EXERCISE INSTRUCTIONS:
The answer is the line that contains "Cieśniny Ormuz wpływa" followed by every later line of the entries below, each repeated exactly, and nothing else.

SUPPLIED INFORMATION:

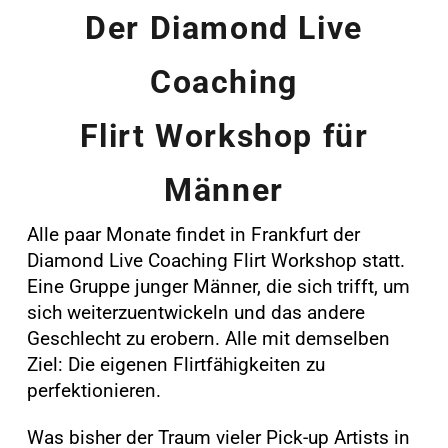
Der Diamond Live
Coaching
Flirt Workshop für
Männer
Alle paar Monate findet in Frankfurt der
Diamond Live Coaching Flirt Workshop statt.
Eine Gruppe junger Männer, die sich trifft, um
sich weiterzuentwickeln und das andere
Geschlecht zu erobern. Alle mit demselben
Ziel: Die eigenen Flirtfähigkeiten zu
perfektionieren.
Was bisher der Traum vieler Pick-up Artists in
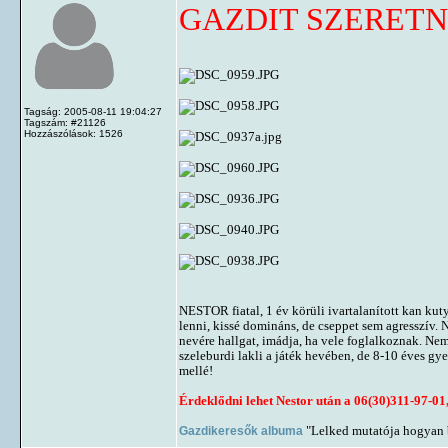
GAZDIT SZERETN
Tagság: 2005-08-11 19:04:27
Tagszám: #21126
Hozzászólások: 1526
NESTOR fiatal, 1 év körüli ivartalanított kan kut
lenni, kissé domináns, de cseppet sem agresszív. 
nevére hallgat, imádja, ha vele foglalkoznak. Ne
szeleburdi lakli a játék hevében, de 8-10 éves g
mellé!
Érdeklődni lehet Nestor után a 06(30)311-97-0
Gazdikeresők albuma
"Lelked mutatója hogyan b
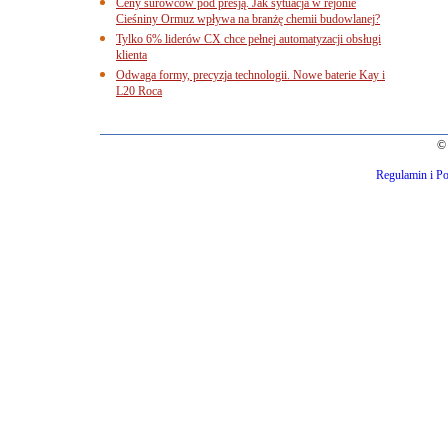
Ceny surowców pod presją. Jak sytuacja w rejonie
Cieśniny Ormuz wpływa na branżę chemii budowlanej?
Tylko 6% liderów CX chce pełnej automatyzacji obsługi
klienta
Odwaga formy, precyzja technologii. Nowe baterie Kay i
L20 Roca
© 
Regulamin i Po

EXERCISE SOLUTION:
Cieśniny Ormuz wpływa na branżę chemii budowlanej?
Tylko 6% liderów CX chce pełnej automatyzacji obsługi
klienta
Odwaga formy, precyzja technologii. Nowe baterie Kay i
L20 Roca
© 
Regulamin i Po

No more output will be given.